[begin LISTING]
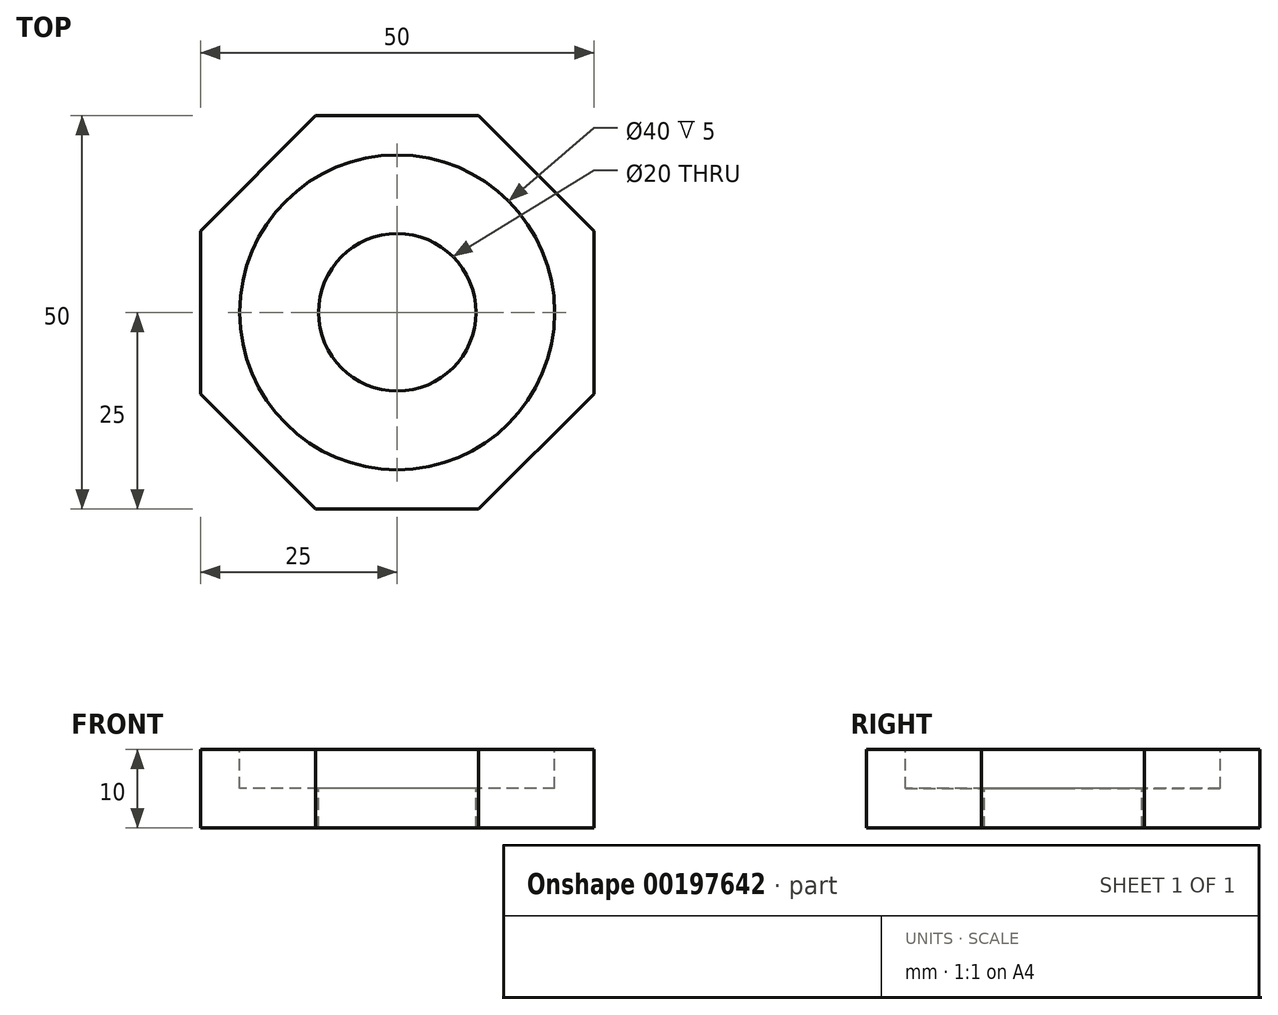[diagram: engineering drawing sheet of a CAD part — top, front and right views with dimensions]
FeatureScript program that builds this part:
annotation { "Feature Type Name" : "Feature", "Feature Type Description" : "" }
export const myFeature = defineFeature(function(context is Context, id is Id, definition is map)
    precondition{}
    {
        {
            var Q0;
            Q0=qCreatedBy(makeId("Top.planeOp"),FACE);
            var sketch = newSketch(context, id + "F0", { "sketchPlane" : qUnion([Q0])});
            skCircle(sketch, "E0.cCircle", {"center": v(0, 0) * mm, "radius": 25 * mm, "construction": true});
            skLineSegment(sketch, "E0.0", {"start": v(25, 10.36) * mm, "end": v(25, -10.36) * mm});
            skLineSegment(sketch, "E0.1", {"start": v(25, -10.36) * mm, "end": v(10.36, -25) * mm});
            skLineSegment(sketch, "E0.2", {"start": v(10.36, -25) * mm, "end": v(-10.36, -25) * mm});
            skLineSegment(sketch, "E0.3", {"start": v(-10.36, -25) * mm, "end": v(-25, -10.36) * mm});
            skLineSegment(sketch, "E0.4", {"start": v(-25, -10.36) * mm, "end": v(-25, 10.36) * mm});
            skLineSegment(sketch, "E0.5", {"start": v(-25, 10.36) * mm, "end": v(-10.36, 25) * mm});
            skLineSegment(sketch, "E0.6", {"start": v(-10.36, 25) * mm, "end": v(10.36, 25) * mm});
            skLineSegment(sketch, "E0.7", {"start": v(10.36, 25) * mm, "end": v(25, 10.36) * mm});
            skPoint(sketch, "E0.0.midPoint", {"position": v(25, 0) * mm});
            skSolve(sketch);
        }
        {
            var Q0;
            Q0=qSketchRegion(id+"F0",true);
            extrude(context, id + "F1", {"entities" : qUnion([Q0]), "depth" : 10 * mm});
        }
        {
            var Q0;
            Q0=makeQuery(id+"F1.opExtrude","CAP_FACE",FACE,{"disambiguationData":[OSD([sQuery(id+"F0.wireOp",EDGE,"E0.0"),sQuery(id+"F0.wireOp",EDGE,"E0.1"),sQuery(id+"F0.wireOp",EDGE,"E0.2"),sQuery(id+"F0.wireOp",EDGE,"E0.3"),sQuery(id+"F0.wireOp",EDGE,"E0.4"),sQuery(id+"F0.wireOp",EDGE,"E0.5"),sQuery(id+"F0.wireOp",EDGE,"E0.6"),sQuery(id+"F0.wireOp",EDGE,"E0.7")])],"isStart":false});
            var sketch = newSketch(context, id + "F2", { "sketchPlane" : qUnion([Q0])});
            skCircle(sketch, "E1", {"center": v(0, 0) * mm, "radius": 20 * mm});
            skSolve(sketch);
        }
        {
            var Q0;
            Q0=qSketchRegion(id+"F2",true);
            extrude(context, id + "F3", {"entities" : qUnion([Q0]), "operationType" : NewBodyOperationType.REMOVE, "oppositeDirection" : true, "depth" : 5 * mm});
        }
        {
            var Q0;
            Q0=makeQuery(id+"F1.opExtrude","CAP_FACE",FACE,{"disambiguationData":[OSD([sQuery(id+"F0.wireOp",EDGE,"E0.0"),sQuery(id+"F0.wireOp",EDGE,"E0.1"),sQuery(id+"F0.wireOp",EDGE,"E0.2"),sQuery(id+"F0.wireOp",EDGE,"E0.3"),sQuery(id+"F0.wireOp",EDGE,"E0.4"),sQuery(id+"F0.wireOp",EDGE,"E0.5"),sQuery(id+"F0.wireOp",EDGE,"E0.6"),sQuery(id+"F0.wireOp",EDGE,"E0.7")])],"isStart":false});
            var sketch = newSketch(context, id + "F4", { "sketchPlane" : qUnion([Q0])});
            skCircle(sketch, "E2", {"center": v(0, 0) * mm, "radius": 10 * mm});
            skSolve(sketch);
        }
        {
            var Q0;
            Q0=qSketchRegion(id+"F4",true);
            extrude(context, id + "F5", {"entities" : qUnion([Q0]), "operationType" : NewBodyOperationType.REMOVE, "oppositeDirection" : true, "depth" : 25 * mm});
        }
    });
[end LISTING]
### EXERCISE INSTRUCTIONS
How many lines in the rows above contain the string "context"? Reply with the number only.

### RESULT BELOW
7